Los demás demandantes dentro del proceso ordinario, la Dirección Ejecutiva de Administración Judicial y la Agencia Nacional de Defensa Jurídica del Estado guardaron silencio, a pesar de haberse notificado del auto admisorio de la demanda. II. C O N S I D E R A C I O N E S 1. La acción de tutela contra providencias judiciales La acción de tutela es un mecanismo judicial cuyo objeto es la protección de los derechos fundamentales amenazados o vulnerados por la acción u omisión de cualquier autoridad pública o por un particular, en el último caso, cuando así lo permita expresamente la ley.
La tutela procede cuando el interesado no dispone de otro medio de defensa, salvo que se utilice como mecanismo transitorio para evitar un perjuicio irremediable.
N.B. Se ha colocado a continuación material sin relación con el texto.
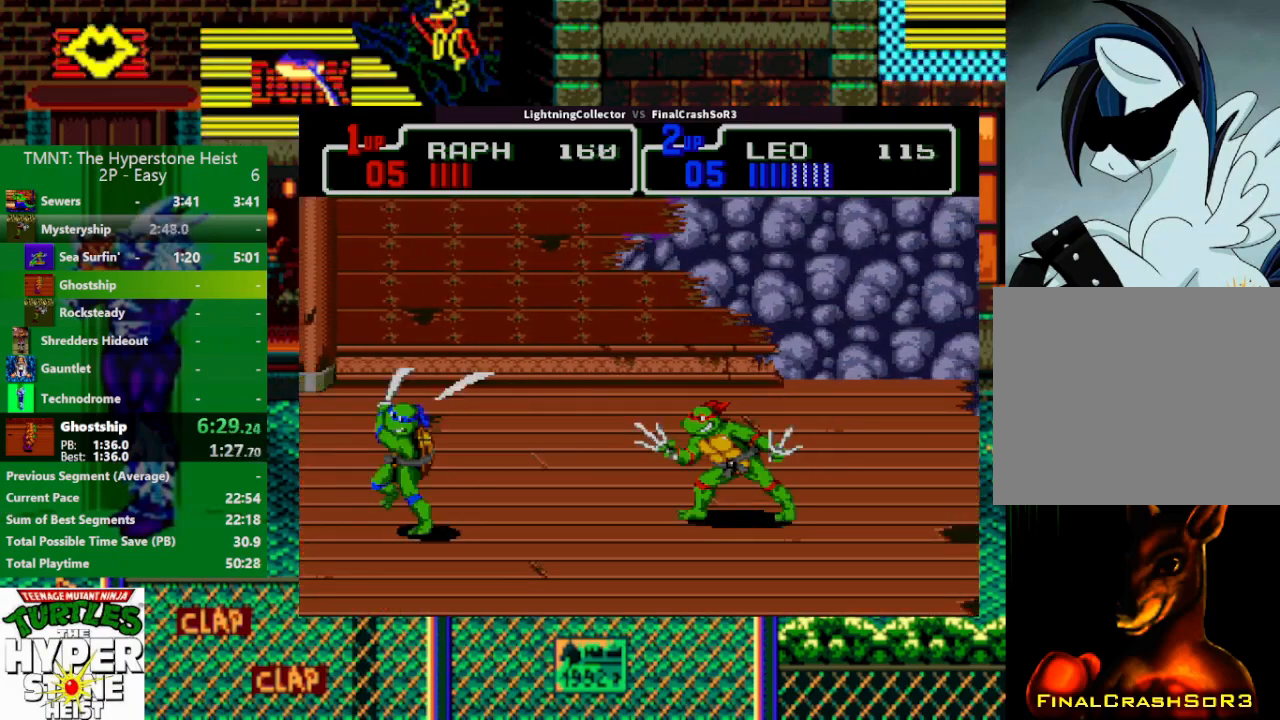
{"buttons": [], "events": [[100, "DPAD_UP", "up"], [367, "DPAD_DOWN", "down"], [367, "DPAD_LEFT", "down"], [400, "DPAD_DOWN", "up"], [467, "DPAD_LEFT", "up"]]}
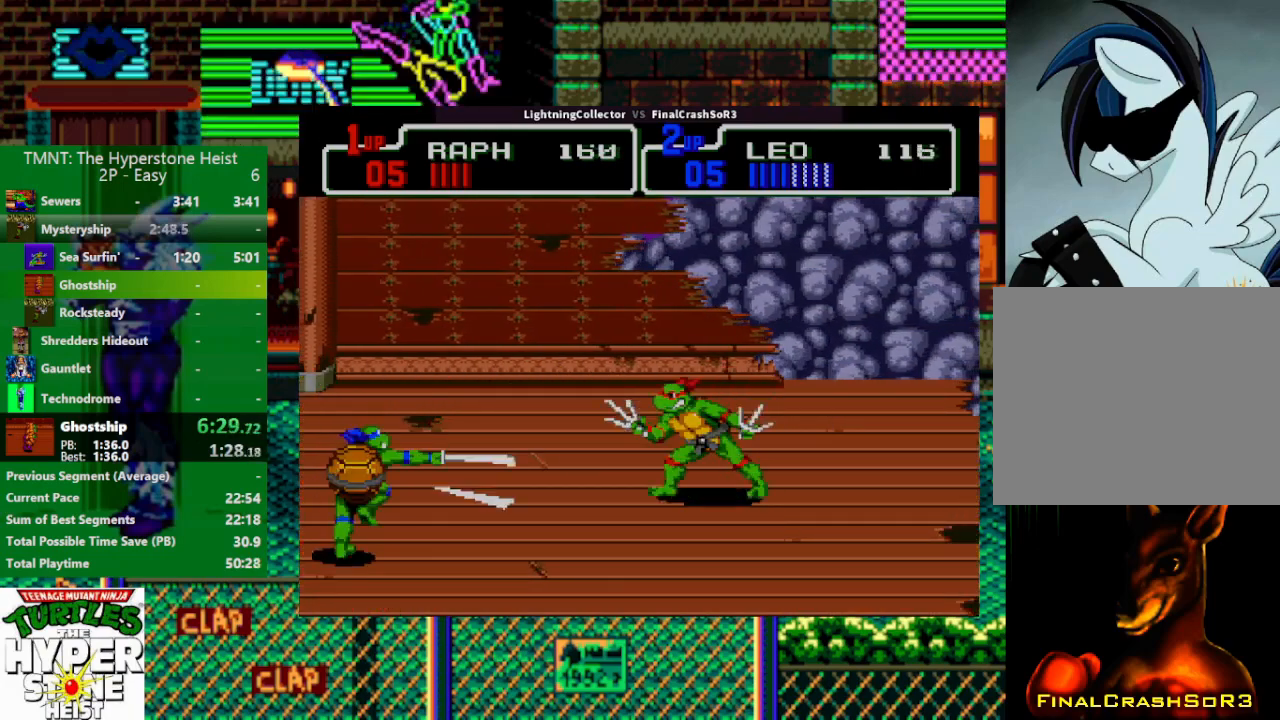
{"buttons": [], "events": [[367, "DPAD_DOWN", "down"], [367, "DPAD_LEFT", "down"], [400, "DPAD_DOWN", "up"], [433, "DPAD_LEFT", "up"]]}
En todo caso, el otro mecanismo de defensa debe ser idóneo para proteger el derecho fundamental vulnerado o amenazado, pues, de lo contrario, el juez de tutela deberá examinar si existe perjuicio irremediable y, de existir, concederá el amparo impetrado, siempre que esté acreditada la razón para conferir la tutela.
En principio, la Sala Plena de esta Corporación consideraba que la acción de tutela era improcedente contra las providencias judiciales; sin embargo, a partir del año 2012[1], cambió su postura, de conformidad con las reglas que ha fijado la Corte Constitucional, en el sentido de estudiarlas cuando exista violación flagrante de algún derecho fundamental.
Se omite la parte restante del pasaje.